Infectious Disease and Microbiome Program, Broad Institute of MIT and Harvard, Cambridge, MA, USA.
Institute for Medical Engineering and Science and Department of Biological Engineering, Massachusetts Institute of Technology, Cambridge, MA, USA.
Nature. 2024 Feb;626(7997):177-185. doi: 10.1038/s41586-023-06887-8. Epub 2023 Dec 20.
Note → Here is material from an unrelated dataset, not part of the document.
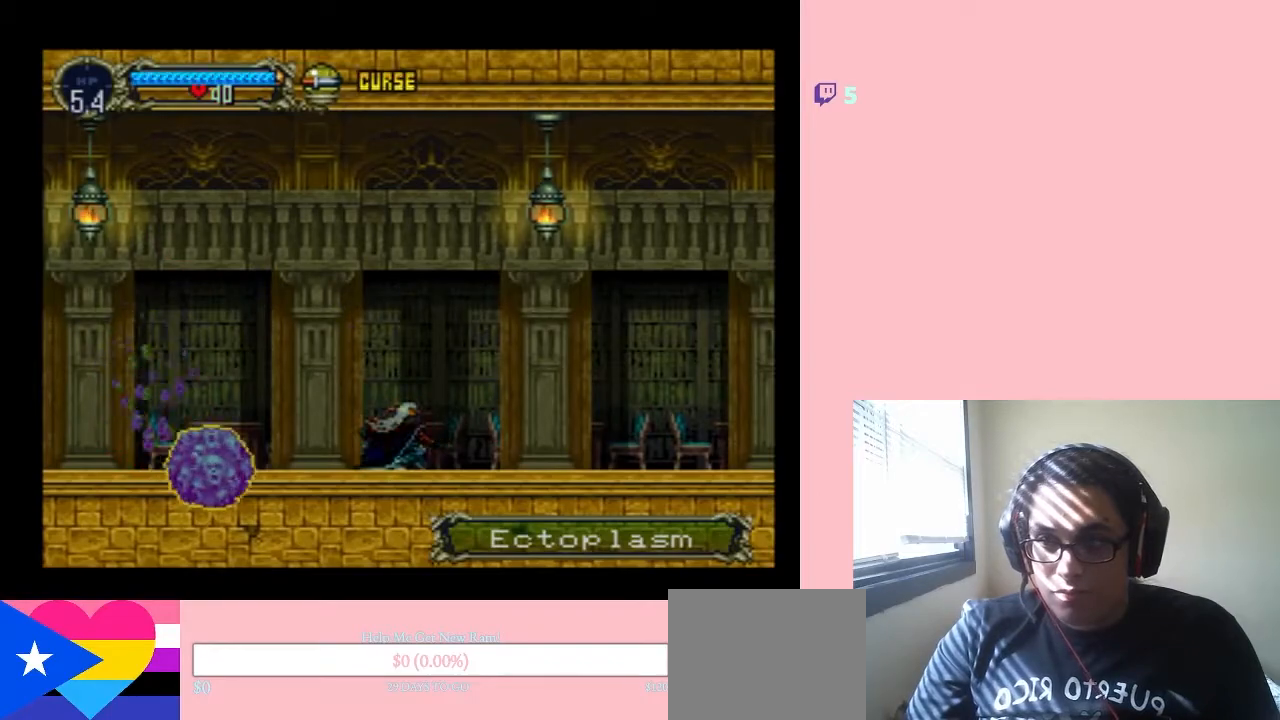
{"dt_ms": 500, "buttons": ["B", "DPAD_LEFT"], "left_stick": "center", "right_stick": "center", "events": [[200, "B", "down"], [233, "DPAD_LEFT", "down"]]}
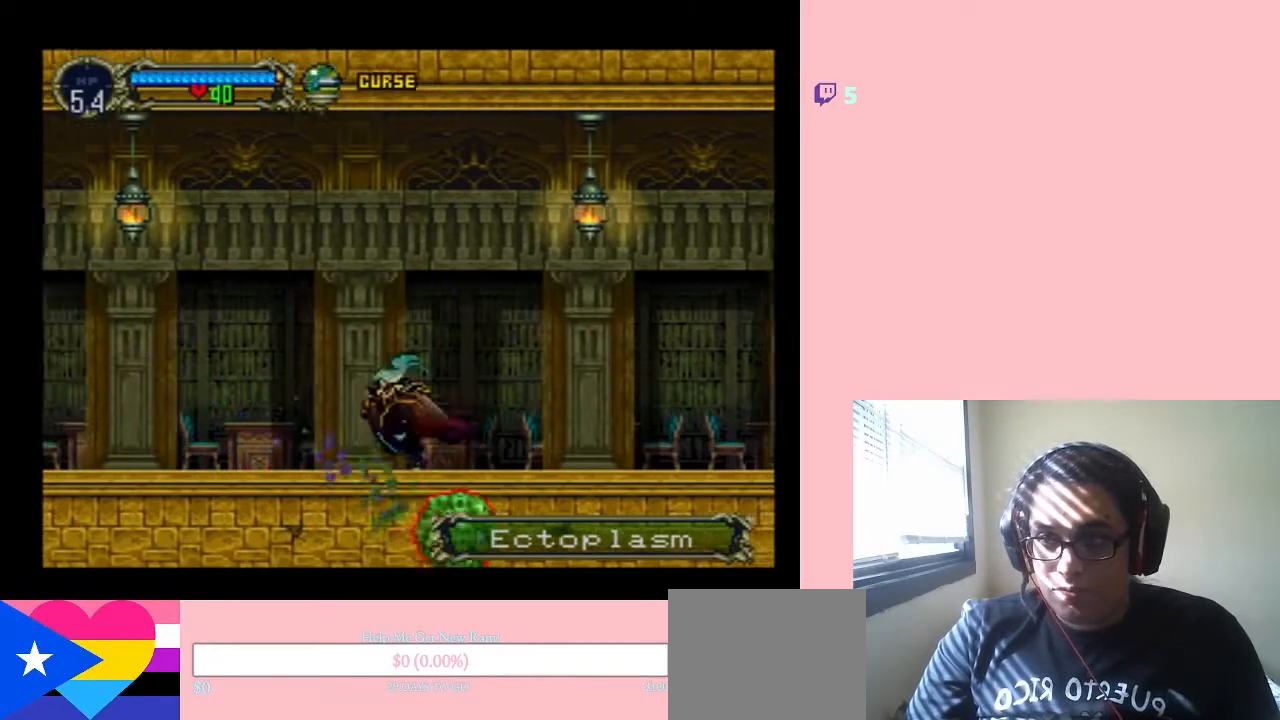
{"dt_ms": 1000, "buttons": ["Y", "DPAD_DOWN"], "left_stick": "center", "right_stick": "center"}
The discovery of novel structural classes of antibiotics is urgently needed to address the ongoing antibiotic resistance crisis. Deep learning approaches have aided in exploring chemical spaces; these typically use black box models and do not provide chemical insights. Here we reasoned that the chemical substructures associated with antibiotic activity learned by neural network models can be identified and used to predict structural classes of antibiotics. We tested this hypothesis by developing an explainable, substructure-based approach for the efficient, deep learning-guided exploration of chemical spaces. We determined the antibiotic activities and human cell cytotoxicity profiles of 39,312 compounds and applied ensembles of graph neural networks to predict antibiotic activity and cytotoxicity for 12,076,365 compounds. Using explainable graph algorithms, we identified substructure-based rationales for compounds with high predicted antibiotic activity and low predicted cytotoxicity. We empirically tested 283 compounds and found that compounds exhibiting antibiotic activity against Staphylococcus aureus were enriched in putative structural classes arising from rationales. Of these structural classes of compounds, one is selective against methicillin-resistant S. aureus (MRSA) and vancomycin-resistant enterococci, evades substantial resistance, and reduces bacterial titres in mouse models of MRSA skin and systemic thigh infection. Our approach enables the deep learning-guided discovery of structural classes of antibiotics and demonstrates that machine learning models in drug discovery can be explainable, providing insights into the chemical substructures that underlie selective antibiotic activity.
迫切需要发现新的抗生素结构类别,以应对持续的抗生素耐药性危机。深度学习方法有助于探索化学空间;这些方法通常使用黑盒模型,并且不能提供化学见解。在这里,我们推断出神经网络模型学习的与抗生素活性相关的化学子结构可以被识别并用于预测抗生素的结构类别。我们通过开发一种可解释的、基于子结构的方法来有效、深度学习指导化学空间探索,从而验证了这一假设。我们测定了 39312 种化合物的抗生素活性和人细胞细胞毒性谱,并应用图神经网络的集合来预测 12076365 种化合物的抗生素活性和细胞毒性。使用可解释的图算法,我们确定了基于子结构的理由,这些理由与具有高预测抗生素活性和低预测细胞毒性的化合物有关。我们对 283 种化合物进行了实证测试,发现具有抗金黄色葡萄球菌活性的化合物在合理产生的假定结构类别中富集。在这些化合物的结构类别中,有一种对耐甲氧西林金黄色葡萄球菌(MRSA)和耐万古霉素肠球菌具有选择性,逃避了大量耐药性,并降低了 MRSA 皮肤和全身大腿感染小鼠模型中的细菌滴度。我们的方法使基于深度学习的抗生素结构类别发现成为可能,并表明药物发现中的机器学习模型可以是可解释的,为选择性抗生素活性的化学子结构提供了见解。